How to complete this task: Of the material below, the lines to be retyped are those from the line containing "X0287595Y0134900D03*" through the line containing "X0270520Y0114044D03*", inclusive; reproduce them exactly.

* * *

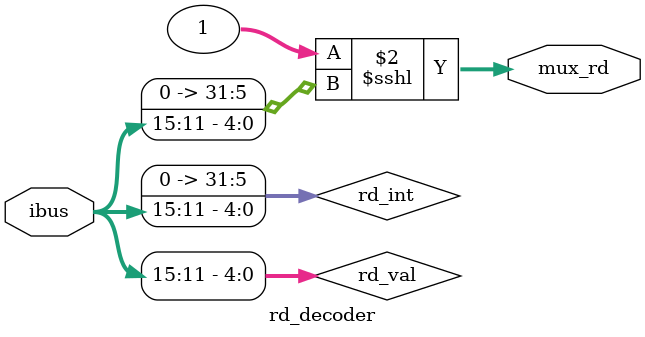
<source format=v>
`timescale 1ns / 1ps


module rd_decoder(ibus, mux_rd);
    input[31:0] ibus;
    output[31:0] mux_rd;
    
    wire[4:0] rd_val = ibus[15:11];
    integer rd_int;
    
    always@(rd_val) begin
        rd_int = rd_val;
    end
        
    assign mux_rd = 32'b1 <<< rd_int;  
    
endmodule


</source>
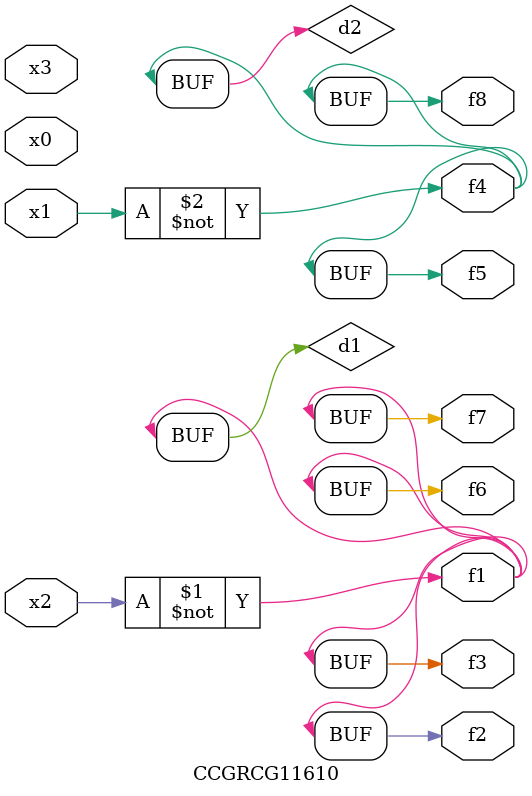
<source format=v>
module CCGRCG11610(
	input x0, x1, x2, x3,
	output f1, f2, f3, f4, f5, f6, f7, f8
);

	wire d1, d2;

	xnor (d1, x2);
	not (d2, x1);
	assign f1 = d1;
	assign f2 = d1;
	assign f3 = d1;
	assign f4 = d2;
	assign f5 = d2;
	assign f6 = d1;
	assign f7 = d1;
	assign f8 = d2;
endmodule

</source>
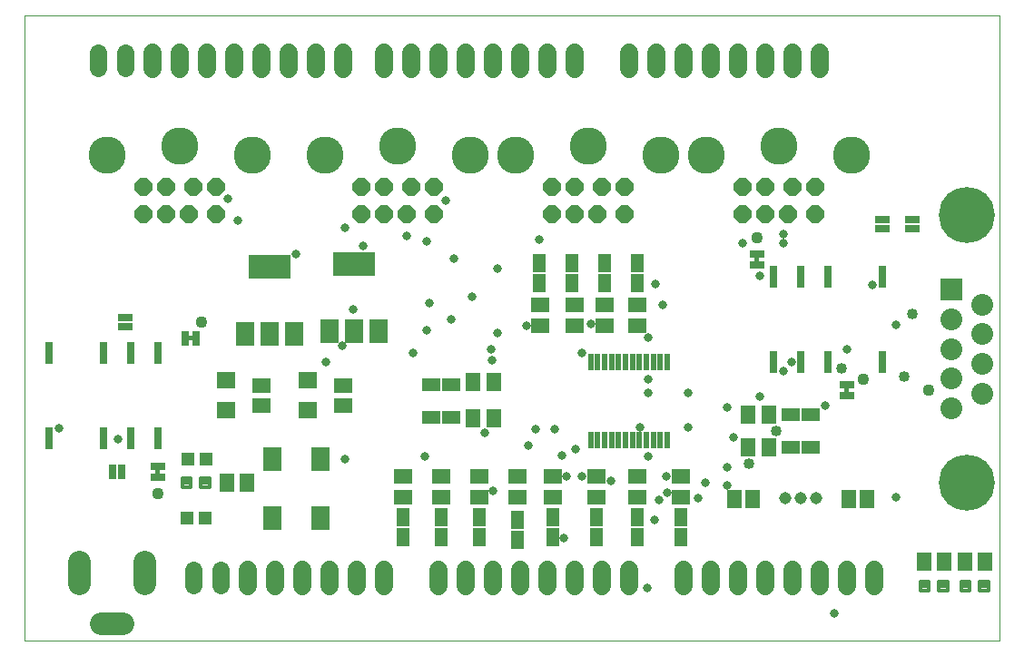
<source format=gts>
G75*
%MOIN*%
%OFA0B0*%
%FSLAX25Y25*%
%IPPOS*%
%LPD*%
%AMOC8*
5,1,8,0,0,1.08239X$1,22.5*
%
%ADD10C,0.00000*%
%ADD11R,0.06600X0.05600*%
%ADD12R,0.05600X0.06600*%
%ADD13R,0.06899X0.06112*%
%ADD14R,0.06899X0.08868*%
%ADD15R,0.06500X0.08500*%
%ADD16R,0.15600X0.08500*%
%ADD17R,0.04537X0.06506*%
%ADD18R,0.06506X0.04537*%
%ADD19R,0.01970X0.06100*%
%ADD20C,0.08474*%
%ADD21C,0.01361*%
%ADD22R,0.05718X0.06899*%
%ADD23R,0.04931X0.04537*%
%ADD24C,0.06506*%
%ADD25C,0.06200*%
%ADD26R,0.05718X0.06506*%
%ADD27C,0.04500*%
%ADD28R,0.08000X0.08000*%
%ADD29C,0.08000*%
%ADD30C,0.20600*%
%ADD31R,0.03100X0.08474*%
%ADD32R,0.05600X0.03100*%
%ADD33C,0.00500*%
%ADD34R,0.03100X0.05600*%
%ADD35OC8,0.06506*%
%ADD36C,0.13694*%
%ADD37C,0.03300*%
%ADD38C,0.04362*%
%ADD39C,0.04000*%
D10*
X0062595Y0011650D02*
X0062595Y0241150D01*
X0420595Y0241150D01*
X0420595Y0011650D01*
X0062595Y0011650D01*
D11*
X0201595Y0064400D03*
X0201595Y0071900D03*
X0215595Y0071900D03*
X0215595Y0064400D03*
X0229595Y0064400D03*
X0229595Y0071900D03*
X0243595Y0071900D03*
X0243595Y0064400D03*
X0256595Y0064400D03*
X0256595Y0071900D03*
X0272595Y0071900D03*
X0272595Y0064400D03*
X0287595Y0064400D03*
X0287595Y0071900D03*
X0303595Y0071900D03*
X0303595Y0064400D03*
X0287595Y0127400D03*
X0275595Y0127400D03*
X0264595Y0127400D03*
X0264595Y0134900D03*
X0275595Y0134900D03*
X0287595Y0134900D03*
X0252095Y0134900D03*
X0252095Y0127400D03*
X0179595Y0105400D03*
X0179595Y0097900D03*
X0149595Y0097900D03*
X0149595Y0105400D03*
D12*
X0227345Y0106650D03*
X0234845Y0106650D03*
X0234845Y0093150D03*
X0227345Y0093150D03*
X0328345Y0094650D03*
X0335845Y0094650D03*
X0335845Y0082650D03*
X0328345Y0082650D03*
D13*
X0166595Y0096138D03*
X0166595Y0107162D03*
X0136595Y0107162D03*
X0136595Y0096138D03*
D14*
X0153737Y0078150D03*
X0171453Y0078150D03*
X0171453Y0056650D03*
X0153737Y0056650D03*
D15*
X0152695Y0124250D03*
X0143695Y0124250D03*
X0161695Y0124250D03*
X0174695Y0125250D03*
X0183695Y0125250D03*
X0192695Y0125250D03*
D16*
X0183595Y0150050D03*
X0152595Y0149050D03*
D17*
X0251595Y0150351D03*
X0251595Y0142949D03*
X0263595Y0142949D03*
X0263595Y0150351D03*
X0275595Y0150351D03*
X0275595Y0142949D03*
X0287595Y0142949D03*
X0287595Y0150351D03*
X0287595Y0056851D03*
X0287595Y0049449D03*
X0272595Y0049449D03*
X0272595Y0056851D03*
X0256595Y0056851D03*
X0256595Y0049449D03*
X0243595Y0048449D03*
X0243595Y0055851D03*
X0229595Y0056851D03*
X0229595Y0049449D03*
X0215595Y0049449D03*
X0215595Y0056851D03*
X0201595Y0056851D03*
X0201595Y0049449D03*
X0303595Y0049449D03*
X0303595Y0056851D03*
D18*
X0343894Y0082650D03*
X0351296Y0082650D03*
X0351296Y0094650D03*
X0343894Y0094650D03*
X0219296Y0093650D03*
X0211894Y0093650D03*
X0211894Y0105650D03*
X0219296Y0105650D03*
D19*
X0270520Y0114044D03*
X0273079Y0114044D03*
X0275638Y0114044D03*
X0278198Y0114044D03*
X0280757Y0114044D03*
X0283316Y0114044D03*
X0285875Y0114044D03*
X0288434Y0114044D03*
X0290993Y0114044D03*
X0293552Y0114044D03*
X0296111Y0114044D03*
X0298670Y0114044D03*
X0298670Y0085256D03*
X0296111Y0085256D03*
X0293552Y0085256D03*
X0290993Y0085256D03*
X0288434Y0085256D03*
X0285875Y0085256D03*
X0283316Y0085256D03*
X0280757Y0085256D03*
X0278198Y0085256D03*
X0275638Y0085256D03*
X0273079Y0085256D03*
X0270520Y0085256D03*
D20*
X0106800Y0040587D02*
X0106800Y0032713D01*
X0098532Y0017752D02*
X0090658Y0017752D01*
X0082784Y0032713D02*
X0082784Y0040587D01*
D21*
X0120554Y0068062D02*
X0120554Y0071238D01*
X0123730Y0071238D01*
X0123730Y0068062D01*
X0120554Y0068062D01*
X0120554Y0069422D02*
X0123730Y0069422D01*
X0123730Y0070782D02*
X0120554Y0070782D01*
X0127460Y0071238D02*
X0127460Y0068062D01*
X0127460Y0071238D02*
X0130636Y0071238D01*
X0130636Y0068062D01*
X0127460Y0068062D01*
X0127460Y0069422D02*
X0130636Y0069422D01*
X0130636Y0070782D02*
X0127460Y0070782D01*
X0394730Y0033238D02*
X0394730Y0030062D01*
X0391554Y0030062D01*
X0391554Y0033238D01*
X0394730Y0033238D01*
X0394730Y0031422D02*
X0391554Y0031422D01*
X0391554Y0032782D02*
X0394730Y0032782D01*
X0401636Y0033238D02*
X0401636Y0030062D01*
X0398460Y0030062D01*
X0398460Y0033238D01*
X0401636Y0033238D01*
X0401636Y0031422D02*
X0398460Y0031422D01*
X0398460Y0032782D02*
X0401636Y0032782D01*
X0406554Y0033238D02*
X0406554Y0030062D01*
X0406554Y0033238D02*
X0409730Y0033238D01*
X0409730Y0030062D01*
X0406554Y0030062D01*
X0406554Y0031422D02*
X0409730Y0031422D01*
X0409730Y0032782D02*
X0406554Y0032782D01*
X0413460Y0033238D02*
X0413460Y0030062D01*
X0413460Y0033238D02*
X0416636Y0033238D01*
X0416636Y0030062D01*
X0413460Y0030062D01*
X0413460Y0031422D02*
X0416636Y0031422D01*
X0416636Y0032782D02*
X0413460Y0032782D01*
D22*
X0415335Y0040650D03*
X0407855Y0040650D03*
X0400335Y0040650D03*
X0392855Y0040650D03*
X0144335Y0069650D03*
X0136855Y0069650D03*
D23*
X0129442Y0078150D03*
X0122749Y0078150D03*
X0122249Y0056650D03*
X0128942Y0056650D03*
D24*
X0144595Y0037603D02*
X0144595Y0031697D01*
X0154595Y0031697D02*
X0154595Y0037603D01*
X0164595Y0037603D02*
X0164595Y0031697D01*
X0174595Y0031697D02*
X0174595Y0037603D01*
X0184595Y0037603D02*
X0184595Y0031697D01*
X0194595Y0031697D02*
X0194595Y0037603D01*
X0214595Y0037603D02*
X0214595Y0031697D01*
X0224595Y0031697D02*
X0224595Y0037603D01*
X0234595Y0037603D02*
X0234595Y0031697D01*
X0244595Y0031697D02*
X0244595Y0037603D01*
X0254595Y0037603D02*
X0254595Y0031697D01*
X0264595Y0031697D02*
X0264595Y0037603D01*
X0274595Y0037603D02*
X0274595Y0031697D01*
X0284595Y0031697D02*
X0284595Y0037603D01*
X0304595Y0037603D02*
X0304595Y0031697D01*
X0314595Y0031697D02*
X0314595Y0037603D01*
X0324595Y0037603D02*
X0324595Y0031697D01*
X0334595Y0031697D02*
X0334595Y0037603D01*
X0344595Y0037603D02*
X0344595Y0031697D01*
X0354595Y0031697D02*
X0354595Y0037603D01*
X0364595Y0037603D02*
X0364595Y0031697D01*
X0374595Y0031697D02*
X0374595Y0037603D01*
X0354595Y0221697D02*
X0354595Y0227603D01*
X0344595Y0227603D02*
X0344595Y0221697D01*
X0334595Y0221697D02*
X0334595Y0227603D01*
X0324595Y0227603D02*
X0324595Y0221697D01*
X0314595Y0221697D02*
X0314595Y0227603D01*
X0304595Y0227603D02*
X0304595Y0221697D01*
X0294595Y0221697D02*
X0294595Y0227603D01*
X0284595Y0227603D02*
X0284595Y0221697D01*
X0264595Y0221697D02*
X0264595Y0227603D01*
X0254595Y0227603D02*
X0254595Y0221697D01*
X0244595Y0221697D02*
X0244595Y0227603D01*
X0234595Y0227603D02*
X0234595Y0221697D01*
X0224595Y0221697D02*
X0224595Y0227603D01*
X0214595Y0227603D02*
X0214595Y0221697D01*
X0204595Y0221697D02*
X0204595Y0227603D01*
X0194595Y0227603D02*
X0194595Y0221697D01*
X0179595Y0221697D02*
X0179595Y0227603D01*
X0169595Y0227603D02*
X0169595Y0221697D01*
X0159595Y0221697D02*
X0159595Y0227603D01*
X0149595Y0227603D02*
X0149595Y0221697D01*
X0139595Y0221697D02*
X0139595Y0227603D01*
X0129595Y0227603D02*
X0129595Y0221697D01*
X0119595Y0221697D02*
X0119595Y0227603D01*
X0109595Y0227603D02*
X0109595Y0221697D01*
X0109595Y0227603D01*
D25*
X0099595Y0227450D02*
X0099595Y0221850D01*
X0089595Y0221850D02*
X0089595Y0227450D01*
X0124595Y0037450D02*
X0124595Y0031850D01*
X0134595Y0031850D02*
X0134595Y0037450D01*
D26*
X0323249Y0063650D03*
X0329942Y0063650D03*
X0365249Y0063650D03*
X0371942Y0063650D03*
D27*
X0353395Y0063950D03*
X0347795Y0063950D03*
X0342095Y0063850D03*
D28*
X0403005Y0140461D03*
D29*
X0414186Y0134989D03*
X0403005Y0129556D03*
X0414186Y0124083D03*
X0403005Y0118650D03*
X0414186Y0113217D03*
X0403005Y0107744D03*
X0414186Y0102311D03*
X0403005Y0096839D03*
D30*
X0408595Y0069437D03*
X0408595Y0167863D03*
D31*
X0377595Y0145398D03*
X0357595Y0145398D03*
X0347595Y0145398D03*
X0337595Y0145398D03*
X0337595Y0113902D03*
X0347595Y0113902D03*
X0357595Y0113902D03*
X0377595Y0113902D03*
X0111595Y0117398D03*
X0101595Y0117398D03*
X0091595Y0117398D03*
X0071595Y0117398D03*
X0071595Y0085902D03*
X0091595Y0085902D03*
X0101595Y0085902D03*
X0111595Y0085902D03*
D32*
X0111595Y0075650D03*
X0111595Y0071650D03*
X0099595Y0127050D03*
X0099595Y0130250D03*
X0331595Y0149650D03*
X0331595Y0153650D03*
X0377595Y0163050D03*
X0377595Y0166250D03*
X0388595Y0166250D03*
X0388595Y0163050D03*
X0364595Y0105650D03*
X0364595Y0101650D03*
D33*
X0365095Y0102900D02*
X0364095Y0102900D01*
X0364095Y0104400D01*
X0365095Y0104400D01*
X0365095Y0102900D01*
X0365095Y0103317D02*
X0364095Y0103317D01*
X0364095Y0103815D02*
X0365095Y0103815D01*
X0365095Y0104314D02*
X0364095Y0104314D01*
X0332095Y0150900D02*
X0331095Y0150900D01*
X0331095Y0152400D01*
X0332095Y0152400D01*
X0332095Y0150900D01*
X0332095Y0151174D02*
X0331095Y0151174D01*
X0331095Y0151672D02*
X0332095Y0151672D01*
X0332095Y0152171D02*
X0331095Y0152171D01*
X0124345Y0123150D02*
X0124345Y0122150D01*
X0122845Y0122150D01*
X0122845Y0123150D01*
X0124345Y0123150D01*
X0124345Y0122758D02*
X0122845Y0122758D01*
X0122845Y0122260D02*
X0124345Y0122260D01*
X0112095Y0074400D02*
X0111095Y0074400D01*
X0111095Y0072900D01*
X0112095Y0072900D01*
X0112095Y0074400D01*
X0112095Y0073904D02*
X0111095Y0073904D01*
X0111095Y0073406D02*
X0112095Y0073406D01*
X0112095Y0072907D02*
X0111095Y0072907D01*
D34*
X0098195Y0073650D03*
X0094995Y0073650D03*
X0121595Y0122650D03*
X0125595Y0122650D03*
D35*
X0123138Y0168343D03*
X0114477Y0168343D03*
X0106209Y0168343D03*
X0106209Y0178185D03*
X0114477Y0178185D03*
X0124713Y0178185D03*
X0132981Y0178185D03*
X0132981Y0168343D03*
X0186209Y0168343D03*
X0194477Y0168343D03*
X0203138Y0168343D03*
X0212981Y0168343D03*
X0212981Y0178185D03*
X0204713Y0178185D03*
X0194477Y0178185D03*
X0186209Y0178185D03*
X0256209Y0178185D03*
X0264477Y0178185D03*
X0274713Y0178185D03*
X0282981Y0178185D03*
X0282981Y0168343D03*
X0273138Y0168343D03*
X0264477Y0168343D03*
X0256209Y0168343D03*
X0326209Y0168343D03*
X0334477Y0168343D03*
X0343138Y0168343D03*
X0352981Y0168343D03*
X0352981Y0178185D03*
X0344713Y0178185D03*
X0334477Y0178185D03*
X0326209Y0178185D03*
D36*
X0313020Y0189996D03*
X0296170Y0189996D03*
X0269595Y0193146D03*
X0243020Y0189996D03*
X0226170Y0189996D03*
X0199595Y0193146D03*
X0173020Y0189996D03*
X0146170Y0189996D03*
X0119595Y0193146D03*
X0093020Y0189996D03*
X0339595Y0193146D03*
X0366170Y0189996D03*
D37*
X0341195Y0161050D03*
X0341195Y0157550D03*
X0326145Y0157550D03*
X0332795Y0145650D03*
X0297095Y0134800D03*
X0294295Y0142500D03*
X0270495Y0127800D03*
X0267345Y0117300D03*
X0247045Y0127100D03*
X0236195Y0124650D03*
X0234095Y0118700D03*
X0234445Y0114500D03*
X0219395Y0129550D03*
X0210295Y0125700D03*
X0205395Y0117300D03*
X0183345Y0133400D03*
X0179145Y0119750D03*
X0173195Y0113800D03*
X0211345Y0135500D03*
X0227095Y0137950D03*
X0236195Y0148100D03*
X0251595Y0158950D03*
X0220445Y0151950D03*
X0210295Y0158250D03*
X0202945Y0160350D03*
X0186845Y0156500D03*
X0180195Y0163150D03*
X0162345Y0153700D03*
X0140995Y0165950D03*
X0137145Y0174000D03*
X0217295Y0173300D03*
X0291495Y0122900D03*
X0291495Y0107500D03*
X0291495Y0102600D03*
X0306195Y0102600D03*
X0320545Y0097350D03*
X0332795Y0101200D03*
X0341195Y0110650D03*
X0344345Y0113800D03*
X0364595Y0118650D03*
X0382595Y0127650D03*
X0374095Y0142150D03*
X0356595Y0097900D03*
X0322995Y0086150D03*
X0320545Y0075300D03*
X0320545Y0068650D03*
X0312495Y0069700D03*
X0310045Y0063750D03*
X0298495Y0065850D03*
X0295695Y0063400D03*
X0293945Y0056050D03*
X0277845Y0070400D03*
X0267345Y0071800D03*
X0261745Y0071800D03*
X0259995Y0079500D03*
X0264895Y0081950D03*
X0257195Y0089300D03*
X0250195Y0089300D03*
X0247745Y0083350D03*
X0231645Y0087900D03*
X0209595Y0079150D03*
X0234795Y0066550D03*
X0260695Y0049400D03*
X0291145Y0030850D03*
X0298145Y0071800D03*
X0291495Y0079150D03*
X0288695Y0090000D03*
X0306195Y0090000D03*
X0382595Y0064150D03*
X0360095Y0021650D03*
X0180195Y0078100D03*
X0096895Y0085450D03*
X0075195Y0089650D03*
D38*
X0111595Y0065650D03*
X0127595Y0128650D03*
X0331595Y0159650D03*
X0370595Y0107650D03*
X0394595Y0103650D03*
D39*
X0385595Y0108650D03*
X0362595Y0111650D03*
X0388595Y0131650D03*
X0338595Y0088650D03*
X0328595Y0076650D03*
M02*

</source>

* * *

Exercise answer:
X0287595Y0134900D03*
X0252095Y0134900D03*
X0252095Y0127400D03*
X0179595Y0105400D03*
X0179595Y0097900D03*
X0149595Y0097900D03*
X0149595Y0105400D03*
D12*
X0227345Y0106650D03*
X0234845Y0106650D03*
X0234845Y0093150D03*
X0227345Y0093150D03*
X0328345Y0094650D03*
X0335845Y0094650D03*
X0335845Y0082650D03*
X0328345Y0082650D03*
D13*
X0166595Y0096138D03*
X0166595Y0107162D03*
X0136595Y0107162D03*
X0136595Y0096138D03*
D14*
X0153737Y0078150D03*
X0171453Y0078150D03*
X0171453Y0056650D03*
X0153737Y0056650D03*
D15*
X0152695Y0124250D03*
X0143695Y0124250D03*
X0161695Y0124250D03*
X0174695Y0125250D03*
X0183695Y0125250D03*
X0192695Y0125250D03*
D16*
X0183595Y0150050D03*
X0152595Y0149050D03*
D17*
X0251595Y0150351D03*
X0251595Y0142949D03*
X0263595Y0142949D03*
X0263595Y0150351D03*
X0275595Y0150351D03*
X0275595Y0142949D03*
X0287595Y0142949D03*
X0287595Y0150351D03*
X0287595Y0056851D03*
X0287595Y0049449D03*
X0272595Y0049449D03*
X0272595Y0056851D03*
X0256595Y0056851D03*
X0256595Y0049449D03*
X0243595Y0048449D03*
X0243595Y0055851D03*
X0229595Y0056851D03*
X0229595Y0049449D03*
X0215595Y0049449D03*
X0215595Y0056851D03*
X0201595Y0056851D03*
X0201595Y0049449D03*
X0303595Y0049449D03*
X0303595Y0056851D03*
D18*
X0343894Y0082650D03*
X0351296Y0082650D03*
X0351296Y0094650D03*
X0343894Y0094650D03*
X0219296Y0093650D03*
X0211894Y0093650D03*
X0211894Y0105650D03*
X0219296Y0105650D03*
D19*
X0270520Y0114044D03*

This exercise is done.